Homo digitalis

Una civiltà è sempre in movimento e si delinea quindi per transizioni ed evoluzioni continue. Oggi, senza tema di smentita, viviamo un passaggio transitorio dalla civiltà delle macchine a quella del digitale, ossia della rappresentazione matematica di un dato binario il cui nome deriva dal latino digitus, strumento primordiale per numerare.

Questo passaggio, che mette storicamente in connessione in nostro passato con il nostro futuro, è destinato a modellare in nuove forme i rapporti umani, siano essi sociali, politici, economici, locali, nazionali o internazionali.

Si tratta di una transizione ineluttabile.

Una delle dinamiche sulla quale prestare la massima attenzione è quella inerente la trasmissione del sapere; gli strumenti per la conoscenza sono passati dall’essere elitari e materiali, e quindi concentrati e protetti, ad essere virtuali e diffusi. Ma attenzione questa libertà di accesso non significa necessariamente democratizzazione della conoscenza attraverso la sua diffusione.

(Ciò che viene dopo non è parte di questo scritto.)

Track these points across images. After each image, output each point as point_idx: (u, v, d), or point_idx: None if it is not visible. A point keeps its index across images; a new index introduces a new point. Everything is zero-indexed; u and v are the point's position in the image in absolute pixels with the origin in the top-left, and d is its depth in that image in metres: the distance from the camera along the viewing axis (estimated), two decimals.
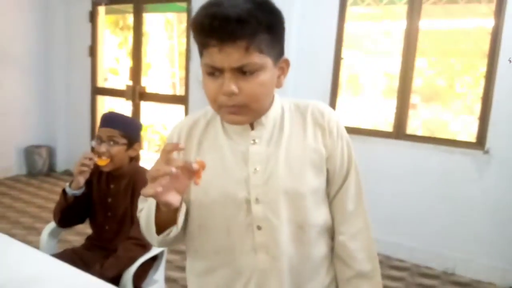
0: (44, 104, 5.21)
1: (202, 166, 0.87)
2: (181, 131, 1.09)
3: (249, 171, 1.00)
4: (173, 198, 0.87)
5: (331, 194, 1.07)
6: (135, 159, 1.94)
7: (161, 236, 0.98)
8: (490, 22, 2.96)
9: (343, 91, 3.83)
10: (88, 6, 4.89)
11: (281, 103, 1.07)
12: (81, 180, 1.78)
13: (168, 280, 2.72)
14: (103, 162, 1.82)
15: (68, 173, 5.15)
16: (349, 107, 3.93)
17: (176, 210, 0.94)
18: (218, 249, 1.04)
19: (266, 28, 0.90)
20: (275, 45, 0.94)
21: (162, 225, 0.97)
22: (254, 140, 1.01)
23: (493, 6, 2.94)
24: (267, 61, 0.92)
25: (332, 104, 3.53)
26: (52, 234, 2.02)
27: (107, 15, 5.59)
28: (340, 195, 1.07)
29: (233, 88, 0.90)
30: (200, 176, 0.87)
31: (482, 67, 3.07)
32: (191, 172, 0.86)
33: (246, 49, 0.87)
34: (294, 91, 3.54)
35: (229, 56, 0.88)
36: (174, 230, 0.97)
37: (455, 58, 3.47)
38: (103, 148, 1.82)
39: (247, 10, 0.86)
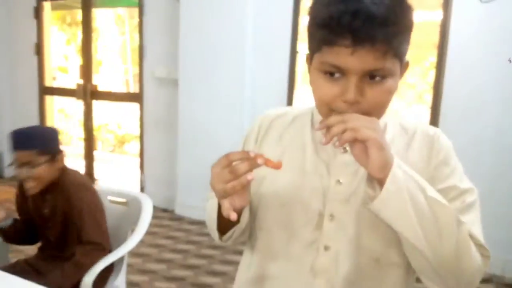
0: None
1: (277, 167, 0.77)
2: (263, 122, 1.00)
3: (331, 182, 0.88)
4: (242, 202, 0.80)
5: None
6: (67, 168, 1.83)
7: (224, 238, 0.92)
8: (439, 15, 3.06)
9: (299, 83, 3.85)
10: (32, 2, 4.64)
11: (384, 116, 0.91)
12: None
13: (130, 284, 2.64)
14: (32, 189, 1.72)
15: (16, 178, 4.88)
16: (306, 99, 3.96)
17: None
18: (274, 260, 0.93)
19: (405, 28, 0.77)
20: (406, 46, 0.80)
21: (225, 223, 0.89)
22: (345, 148, 0.88)
23: (440, 0, 3.05)
24: (398, 65, 0.79)
25: (290, 96, 3.54)
26: (2, 245, 1.90)
27: (54, 10, 5.34)
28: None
29: (357, 96, 0.76)
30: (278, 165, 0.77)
31: (431, 58, 3.17)
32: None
33: (384, 53, 0.74)
34: (252, 85, 3.53)
35: (363, 59, 0.74)
36: (237, 231, 0.90)
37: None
38: (24, 174, 1.69)
39: (392, 8, 0.73)
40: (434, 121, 3.11)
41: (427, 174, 0.85)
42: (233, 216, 0.76)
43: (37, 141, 1.70)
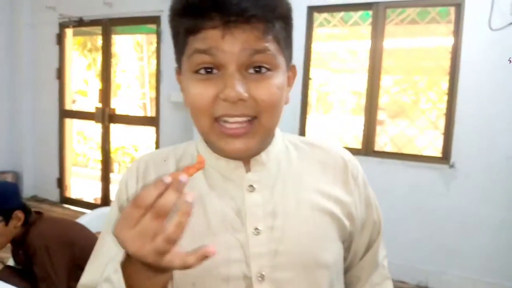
0: (10, 128, 5.07)
1: (202, 165, 0.58)
2: (147, 169, 0.76)
3: (248, 233, 0.69)
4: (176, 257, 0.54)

Questa è forse la sfida principale sulla quale prestare la massima attenzione in questa fase di transizione.

Certamente questo è un vantaggio consentendo di attingere alla conoscenza ad una platea pressoché teoricamente sterminata di persone; tuttavia, attenzione, poiché l’essere sempre connessi nell’agone digitale va creando una sorta di cittadinanza digitale, di consistenza che si trasforma in essenza. Questa condizione immersiva è già stata definita sciame digitale dal filosofo sudcoreano Byung-Chul che ne avverte i limiti ed i pericoli.

Con la nascita dell’homo digitalis l’essere umano potrebbe essere condannato all’irrilevanza allorquando non sia connesso allo sciame digitale.

Si svilupperanno quindi condizioni di scontro d’interessi concorrenti esasperate che definiranno il futuro dei rapporti di forza tra la componente umana e quella tecnologica. E, vista la parossistica evoluzione di quest’ultima in termini di autodeterminazione, di sviluppo ed autoapprendimento, grazie ai big data dell’intelligenza artificiale, non c’è da stare tranquilli.

Il dibattito è avviato, ma non ci sembra che ancora abbia raggiunto un grado di diffusione e consapevolezza tali da rassicurarci sul futuro digitale.